Wednesday, May 10, 2023

Russian Émigrés Competing Not for Power in Moscow but to Lobby West about Need for Putin’s Rapid Defeat in Ukraine, Gozman Says

Paul Goble

            Staunton, May 7 – Russia does not have an opposition in the usual sense because those who are against the Putin regime do not have any hope of defeating it directly and taking power, Leonid Gozman says. Instead, what is called the Russian opposition and especially its émigré branch has a different task and must be evaluated differently.

            All too many commentators devote too much time to suggesting that the opposition and its émigré contingent are engaged in the same fight that oppositions in normal democratic countries are, the opposition political says. And as a result, they worry about the wrong things and fail to see what matters (novayagazeta.eu/articles/2023/05/07/raskol-kotorogo-ne-bylo).

            The Russians abroad today like their predecessors a century ago do not see themselves as exiles but as people on a mission – and that mission is a common one: to do what they can to overthrow the regime in Moscow and to explain the situation there to Western governments and publics.
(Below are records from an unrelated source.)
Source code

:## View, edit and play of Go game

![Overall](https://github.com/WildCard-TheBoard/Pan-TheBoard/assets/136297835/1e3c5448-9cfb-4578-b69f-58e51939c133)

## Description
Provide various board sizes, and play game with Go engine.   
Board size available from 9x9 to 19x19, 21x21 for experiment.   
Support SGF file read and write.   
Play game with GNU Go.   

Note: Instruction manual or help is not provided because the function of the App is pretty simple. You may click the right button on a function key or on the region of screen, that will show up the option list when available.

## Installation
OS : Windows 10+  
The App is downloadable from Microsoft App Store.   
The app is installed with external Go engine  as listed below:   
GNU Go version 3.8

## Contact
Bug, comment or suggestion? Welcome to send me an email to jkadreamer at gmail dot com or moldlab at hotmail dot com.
            They are not divided on these issues, even if they disagree on smaller ones; and despite what some of them may hope for, they aren’t going to be the leaders of Russia when and if free elections are finally held there, Gozman argues. Instead, new leaders will emerge from those who have remained in Russia.

            But the émigré Russians have important tasks nonetheless. They are called upon to testify to the world that not all Russians are Putinists and to explain to Western governments in particular that Ukraine must win quickly with massive Western help lest the regime in Moscow become even more dangerous to its own people and the world.

            No one can do that job better than the emigres; and that job is properly understood as being about lobbying Western leaders. There will be competition for that limited resource, Gozman says; but there is one important thing to remember: the more unified the emigres can be, the more likely they will be listened to.

            Given what is at stake, concerns about unity in that regard are important; but concerns about political unity in the usual sense are not.